The Sparky Watts story is somewhat reminiscent of Cole’s Plastic Man (although not half as witty or amusing). Cole was playing around with the medium and its conventions, which hadn’t yet hardened into deadening seriousness or the forced fun of wacky-alien DC comics of the ‘60s. Loopy kids who don’t know what they’re doing (and small-time businessmen who think they can make a buck) often produce great art; see, for instance, the history of the Hollywood movie or the Broadway show. For a brief period ending in the early ‘50s, superhero comics were where the money could be found, and they flourished — but those comic books were much weirder than they’re given credit for. Before DC sued Fawcett Comics out of existence, their most popular title, Captain Marvel (which outsold Superman’s Action Comics in the late ‘40s), featured not only a superhero modeled after Fred MacMurray and a cackling mad scientist who called Captain Marvel "the big red cheese" but also Mr. Tawny, the "celebrated talking tiger," who strolled around on his hind legs and wore a green checked sports coat. Or consider the case of William Moulton Marston, the inventor of the polygraph device, who (under the name of "Charles Moulton") created Wonder Woman. Moulton saw Wonder Woman as a blow for women’s rights (that article, it must be noted, is written by Olive Richard, the college student who lived with Marston and his wife, lawyer Elizabeth Marston, and with whom Marston had two children; one wonders if Fredric Wertham knew) and a character who would allow boys to explore their feelings of being dominated. While he wrote the comic, he used it quite intentionally as a means of disseminating his feelings about women and feminism. Even the humor comic Scribbly got in on the fun, with spoof character the Red Tornado making a guest appearance in a "serious" superhero comic book.

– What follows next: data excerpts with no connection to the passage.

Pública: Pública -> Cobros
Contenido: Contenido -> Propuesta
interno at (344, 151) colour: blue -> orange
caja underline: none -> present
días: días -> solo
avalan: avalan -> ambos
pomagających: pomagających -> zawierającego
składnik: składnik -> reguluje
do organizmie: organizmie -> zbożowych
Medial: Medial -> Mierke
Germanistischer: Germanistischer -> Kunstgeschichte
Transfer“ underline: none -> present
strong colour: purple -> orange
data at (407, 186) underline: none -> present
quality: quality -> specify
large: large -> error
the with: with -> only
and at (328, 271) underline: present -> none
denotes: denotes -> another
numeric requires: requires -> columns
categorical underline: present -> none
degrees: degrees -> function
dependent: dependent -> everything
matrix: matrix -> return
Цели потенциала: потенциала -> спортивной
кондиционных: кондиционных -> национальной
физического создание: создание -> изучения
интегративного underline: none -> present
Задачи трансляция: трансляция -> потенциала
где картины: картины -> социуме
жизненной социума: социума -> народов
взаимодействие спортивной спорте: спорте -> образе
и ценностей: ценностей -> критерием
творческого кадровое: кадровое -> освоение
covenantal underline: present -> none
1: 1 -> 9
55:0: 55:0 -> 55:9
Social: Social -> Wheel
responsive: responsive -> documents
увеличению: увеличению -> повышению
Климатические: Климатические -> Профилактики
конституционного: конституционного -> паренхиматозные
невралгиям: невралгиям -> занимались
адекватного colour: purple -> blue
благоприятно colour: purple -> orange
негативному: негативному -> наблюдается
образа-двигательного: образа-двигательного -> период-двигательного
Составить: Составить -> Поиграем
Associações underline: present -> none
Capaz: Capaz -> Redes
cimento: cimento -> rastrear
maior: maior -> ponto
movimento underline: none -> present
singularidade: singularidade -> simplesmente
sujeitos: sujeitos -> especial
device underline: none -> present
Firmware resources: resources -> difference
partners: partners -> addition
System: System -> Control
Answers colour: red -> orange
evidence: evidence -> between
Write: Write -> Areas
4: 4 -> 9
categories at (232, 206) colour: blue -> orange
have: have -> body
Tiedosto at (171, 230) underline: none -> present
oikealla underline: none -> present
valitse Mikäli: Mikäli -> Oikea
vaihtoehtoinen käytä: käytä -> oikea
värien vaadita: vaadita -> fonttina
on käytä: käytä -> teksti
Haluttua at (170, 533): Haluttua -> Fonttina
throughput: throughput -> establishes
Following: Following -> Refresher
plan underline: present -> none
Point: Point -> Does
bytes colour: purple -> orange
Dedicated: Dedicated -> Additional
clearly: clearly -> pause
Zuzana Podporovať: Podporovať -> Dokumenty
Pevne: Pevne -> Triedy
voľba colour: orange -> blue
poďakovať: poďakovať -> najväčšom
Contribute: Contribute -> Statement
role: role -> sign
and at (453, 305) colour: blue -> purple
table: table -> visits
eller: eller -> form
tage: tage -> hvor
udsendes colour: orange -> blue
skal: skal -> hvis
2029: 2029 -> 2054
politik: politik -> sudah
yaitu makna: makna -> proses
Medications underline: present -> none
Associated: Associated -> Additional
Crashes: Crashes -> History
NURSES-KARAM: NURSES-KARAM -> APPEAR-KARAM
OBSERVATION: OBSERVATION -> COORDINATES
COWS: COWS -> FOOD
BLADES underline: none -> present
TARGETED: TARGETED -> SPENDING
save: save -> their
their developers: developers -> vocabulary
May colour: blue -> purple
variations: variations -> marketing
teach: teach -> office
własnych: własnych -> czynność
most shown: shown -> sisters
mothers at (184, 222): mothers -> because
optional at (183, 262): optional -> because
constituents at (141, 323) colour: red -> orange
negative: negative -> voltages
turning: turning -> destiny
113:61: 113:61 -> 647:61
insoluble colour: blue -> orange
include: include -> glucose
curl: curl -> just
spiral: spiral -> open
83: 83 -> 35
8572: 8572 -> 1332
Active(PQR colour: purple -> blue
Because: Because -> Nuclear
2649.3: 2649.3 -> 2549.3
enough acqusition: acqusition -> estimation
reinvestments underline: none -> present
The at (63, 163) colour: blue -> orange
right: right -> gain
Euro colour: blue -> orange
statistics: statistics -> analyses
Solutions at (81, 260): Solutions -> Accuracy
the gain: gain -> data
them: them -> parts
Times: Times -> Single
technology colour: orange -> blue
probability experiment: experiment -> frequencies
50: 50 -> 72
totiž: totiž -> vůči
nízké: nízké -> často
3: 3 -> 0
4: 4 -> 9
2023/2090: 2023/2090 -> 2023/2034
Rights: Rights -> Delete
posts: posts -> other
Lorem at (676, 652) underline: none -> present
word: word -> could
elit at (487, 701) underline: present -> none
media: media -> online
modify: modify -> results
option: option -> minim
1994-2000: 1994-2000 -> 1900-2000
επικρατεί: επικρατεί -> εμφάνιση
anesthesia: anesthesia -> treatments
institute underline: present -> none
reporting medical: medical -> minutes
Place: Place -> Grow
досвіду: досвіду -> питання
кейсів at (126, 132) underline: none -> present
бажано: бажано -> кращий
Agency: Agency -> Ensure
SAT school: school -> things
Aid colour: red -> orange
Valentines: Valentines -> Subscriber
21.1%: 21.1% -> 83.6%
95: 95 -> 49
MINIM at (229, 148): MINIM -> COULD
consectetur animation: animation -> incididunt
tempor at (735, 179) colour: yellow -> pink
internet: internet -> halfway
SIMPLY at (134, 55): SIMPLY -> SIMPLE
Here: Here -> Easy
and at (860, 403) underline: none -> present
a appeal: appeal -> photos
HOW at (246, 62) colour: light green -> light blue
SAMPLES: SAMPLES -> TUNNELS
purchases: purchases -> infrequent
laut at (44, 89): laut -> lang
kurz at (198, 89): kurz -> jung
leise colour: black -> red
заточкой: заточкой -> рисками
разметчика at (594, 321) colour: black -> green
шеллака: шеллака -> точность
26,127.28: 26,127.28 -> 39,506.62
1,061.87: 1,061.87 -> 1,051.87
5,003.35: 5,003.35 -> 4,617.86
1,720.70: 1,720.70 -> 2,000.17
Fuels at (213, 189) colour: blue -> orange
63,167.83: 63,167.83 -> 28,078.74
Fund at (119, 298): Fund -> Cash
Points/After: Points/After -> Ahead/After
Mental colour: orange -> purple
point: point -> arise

Most of these works have been out of print for years. Cole’s work, along with Marston’s and some of the early days of Captain Marvel, is being reprinted in lovely (if expensive) archive volumes, which is wonderful. This was throwaway art, designed for kids (and G.I.s) to read and then discard. But thankfully it has begun to be recognized as art. Most of it is probably lost, sadly — I still haven’t been able to find George Carlson‘s work collected, and I think Carlson’s a surrealist of the first water. But with people who the rest of the word takes seriously — people like Michael Chabon and Art Spiegelman — making noise, perhaps we’ll all get to take a chance to appreciate more of the loopy genius of art that didn’t know what it was doing.